Closed-Weight Models
A closed-weight model is an LLM whose parameters are never released — you rent inference over an HTTP API (GPT-4o, Claude, Gemini) instead of running the weights yourself.
Why it matters
For most agents the frontier of capability lives behind these APIs, so the default build is “call someone else’s model.” You trade control for capability and zero ops: no GPUs, no serving stack, instant access to the strongest reasoning and tool-use. The cost is real — per-token billing, vendor lock-in, rate limits, and data leaving your boundary — which is exactly why teams weigh them against open-weight-models.
How it works
You authenticate with an API key and POST a messages array; the provider runs the model on its own hardware and streams tokens back.
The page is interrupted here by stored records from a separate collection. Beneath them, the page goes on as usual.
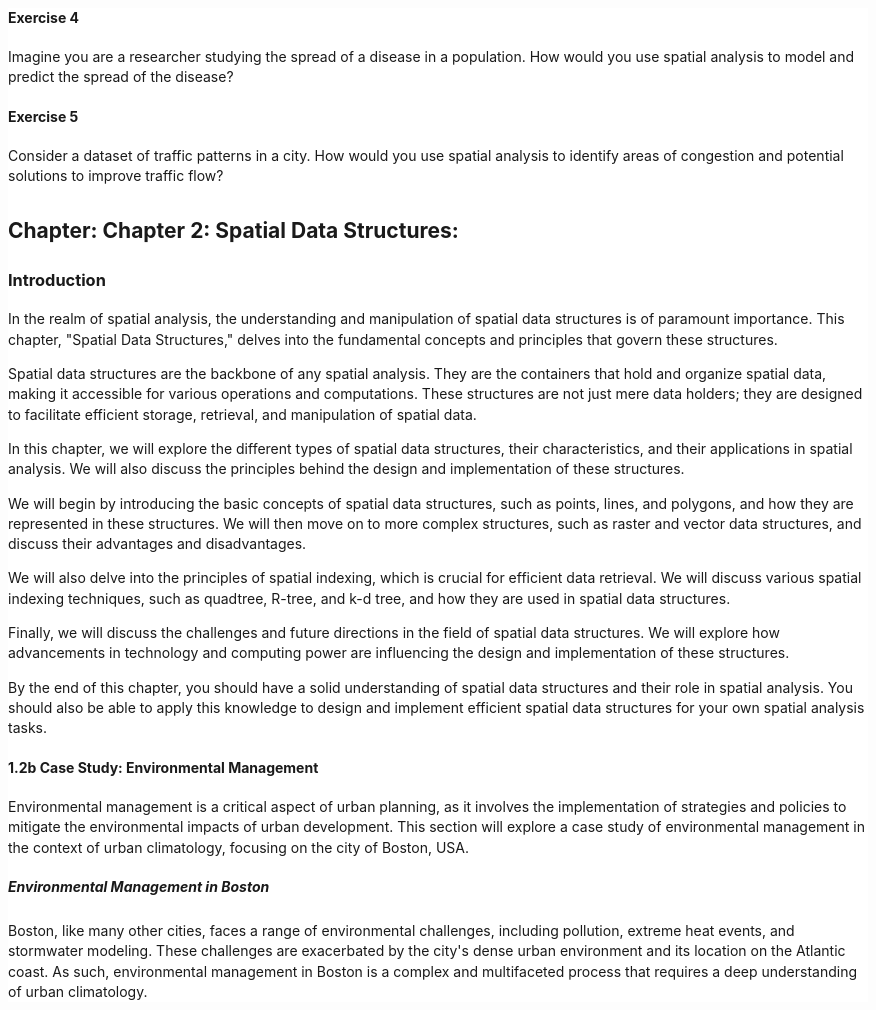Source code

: #### Exercise 4
Imagine you are a researcher studying the spread of a disease in a population. How would you use spatial analysis to model and predict the spread of the disease?

#### Exercise 5
Consider a dataset of traffic patterns in a city. How would you use spatial analysis to identify areas of congestion and potential solutions to improve traffic flow?

## Chapter: Chapter 2: Spatial Data Structures:

### Introduction

In the realm of spatial analysis, the understanding and manipulation of spatial data structures is of paramount importance. This chapter, "Spatial Data Structures," delves into the fundamental concepts and principles that govern these structures. 

Spatial data structures are the backbone of any spatial analysis. They are the containers that hold and organize spatial data, making it accessible for various operations and computations. These structures are not just mere data holders; they are designed to facilitate efficient storage, retrieval, and manipulation of spatial data. 

In this chapter, we will explore the different types of spatial data structures, their characteristics, and their applications in spatial analysis. We will also discuss the principles behind the design and implementation of these structures. 

We will begin by introducing the basic concepts of spatial data structures, such as points, lines, and polygons, and how they are represented in these structures. We will then move on to more complex structures, such as raster and vector data structures, and discuss their advantages and disadvantages. 

We will also delve into the principles of spatial indexing, which is crucial for efficient data retrieval. We will discuss various spatial indexing techniques, such as quadtree, R-tree, and k-d tree, and how they are used in spatial data structures. 

Finally, we will discuss the challenges and future directions in the field of spatial data structures. We will explore how advancements in technology and computing power are influencing the design and implementation of these structures. 

By the end of this chapter, you should have a solid understanding of spatial data structures and their role in spatial analysis. You should also be able to apply this knowledge to design and implement efficient spatial data structures for your own spatial analysis tasks.




#### 1.2b Case Study: Environmental Management

Environmental management is a critical aspect of urban planning, as it involves the implementation of strategies and policies to mitigate the environmental impacts of urban development. This section will explore a case study of environmental management in the context of urban climatology, focusing on the city of Boston, USA.

##### Environmental Management in Boston

Boston, like many other cities, faces a range of environmental challenges, including pollution, extreme heat events, and stormwater modeling. These challenges are exacerbated by the city's dense urban environment and its location on the Atlantic coast. As such, environmental management in Boston is a complex and multifaceted process that requires a deep understanding of urban climatology.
You see behavior, not weights.
- Versioned snapshots. Endpoints pin a dated build (e.g.
gpt-4o-2024-08-06); a silent-latestalias can shift behavior under you, so pin the date in production. - Server-side features you don’t implement: native llm-native-function-calling, JSON/structured output, prompt caching, batch endpoints, content moderation.
- Governance knobs the vendor controls: rate limits (RPM/TPM), regional routing, retention windows, and a refusal/safety layer you cannot disable.
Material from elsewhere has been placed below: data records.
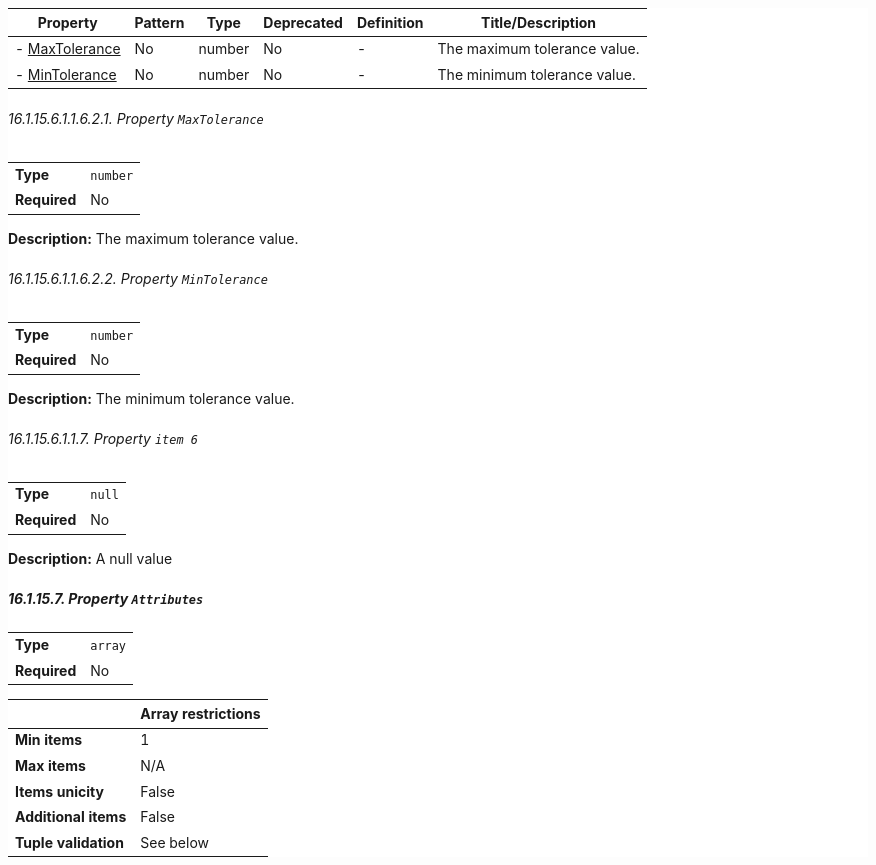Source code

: | Property                                                                                                 | Pattern | Type   | Deprecated | Definition | Title/Description            |
| -------------------------------------------------------------------------------------------------------- | ------- | ------ | ---------- | ---------- | ---------------------------- |
| - [MaxTolerance](#Components_items_LayerSequence_ArrayValue_items_items_anyOf_i5_items_i1_MaxTolerance ) | No      | number | No         | -          | The maximum tolerance value. |
| - [MinTolerance](#Components_items_LayerSequence_ArrayValue_items_items_anyOf_i5_items_i1_MinTolerance ) | No      | number | No         | -          | The minimum tolerance value. |

###### <a id="Components_items_LayerSequence_ArrayValue_items_items_anyOf_i5_items_i1_MaxTolerance"></a>16.1.15.6.1.1.6.2.1. Property `MaxTolerance`

|              |          |
| ------------ | -------- |
| **Type**     | `number` |
| **Required** | No       |

**Description:** The maximum tolerance value.

###### <a id="Components_items_LayerSequence_ArrayValue_items_items_anyOf_i5_items_i1_MinTolerance"></a>16.1.15.6.1.1.6.2.2. Property `MinTolerance`

|              |          |
| ------------ | -------- |
| **Type**     | `number` |
| **Required** | No       |

**Description:** The minimum tolerance value.

###### <a id="Components_items_LayerSequence_ArrayValue_items_items_anyOf_i6"></a>16.1.15.6.1.1.7. Property `item 6`

|              |        |
| ------------ | ------ |
| **Type**     | `null` |
| **Required** | No     |

**Description:** A null value

##### <a id="Components_items_LayerSequence_Attributes"></a>16.1.15.7. Property `Attributes`

|              |         |
| ------------ | ------- |
| **Type**     | `array` |
| **Required** | No      |

|                      | Array restrictions |
| -------------------- | ------------------ |
| **Min items**        | 1                  |
| **Max items**        | N/A                |
| **Items unicity**    | False              |
| **Additional items** | False              |
| **Tuple validation** | See below          |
| Property | Closed-weight | Open-weight |
|---|---|---|
| Weights | private | downloadable |
| Hosting | vendor only | you or vendor |
| Marginal cost | per token | per GPU-hour |
| Fine-tune | hosted only, if offered | full control |
| Data path | leaves your boundary | can stay in-VPC |
Example
A minimal Claude call — same shape across providers:
POST https://api.anthropic.com/v1/messages
headers: x-api-key, anthropic-version
body: { model: "claude-3-5-sonnet-20241022",
max_tokens: 1024,
messages: [{role:"user", content:"..."}] }
→ streamed tokens; billed input + output (see [[token-based-pricing]])
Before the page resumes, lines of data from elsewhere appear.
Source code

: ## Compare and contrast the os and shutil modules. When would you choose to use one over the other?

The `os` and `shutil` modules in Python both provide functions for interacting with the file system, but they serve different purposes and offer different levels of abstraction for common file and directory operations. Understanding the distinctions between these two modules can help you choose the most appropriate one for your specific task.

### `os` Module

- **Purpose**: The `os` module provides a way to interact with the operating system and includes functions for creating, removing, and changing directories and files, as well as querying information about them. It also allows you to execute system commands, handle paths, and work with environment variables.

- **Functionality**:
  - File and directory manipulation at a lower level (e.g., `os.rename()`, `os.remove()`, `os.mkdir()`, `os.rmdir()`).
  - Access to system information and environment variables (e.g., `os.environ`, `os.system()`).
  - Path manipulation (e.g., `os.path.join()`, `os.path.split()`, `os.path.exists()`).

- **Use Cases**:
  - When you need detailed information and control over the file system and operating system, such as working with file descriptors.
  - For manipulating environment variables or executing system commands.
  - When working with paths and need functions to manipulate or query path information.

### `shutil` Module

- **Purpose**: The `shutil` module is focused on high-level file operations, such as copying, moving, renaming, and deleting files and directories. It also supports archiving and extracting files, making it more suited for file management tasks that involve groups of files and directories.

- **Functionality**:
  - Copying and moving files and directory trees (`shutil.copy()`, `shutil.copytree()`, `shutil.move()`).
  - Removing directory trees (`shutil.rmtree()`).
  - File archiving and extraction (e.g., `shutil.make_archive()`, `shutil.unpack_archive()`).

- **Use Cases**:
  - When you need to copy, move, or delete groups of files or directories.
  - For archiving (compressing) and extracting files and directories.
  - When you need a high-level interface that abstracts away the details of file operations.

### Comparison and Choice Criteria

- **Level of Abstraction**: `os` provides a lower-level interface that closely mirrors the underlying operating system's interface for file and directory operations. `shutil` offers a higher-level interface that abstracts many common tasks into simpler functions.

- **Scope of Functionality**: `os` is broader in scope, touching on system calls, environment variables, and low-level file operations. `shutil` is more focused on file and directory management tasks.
You never touch a checkpoint file — capability arrives as a network dependency.
Pitfalls
- Silent model drift. Defaulting to a
-latestalias means a vendor update can regress your evals overnight; pin dated snapshots and re-test on upgrade. - Data residency / training-on-input. Confirm the API tier’s retention and opt-out; consumer endpoints may train on prompts, enterprise ones usually don’t.
- Capacity as a SPOF. A provider outage or 429 storm takes your whole agent down — add retries, timeouts, and a fallback model.
- Lock-in via proprietary features. Building on one vendor’s assistant/tool format raises switching cost; keep a thin provider-agnostic adapter.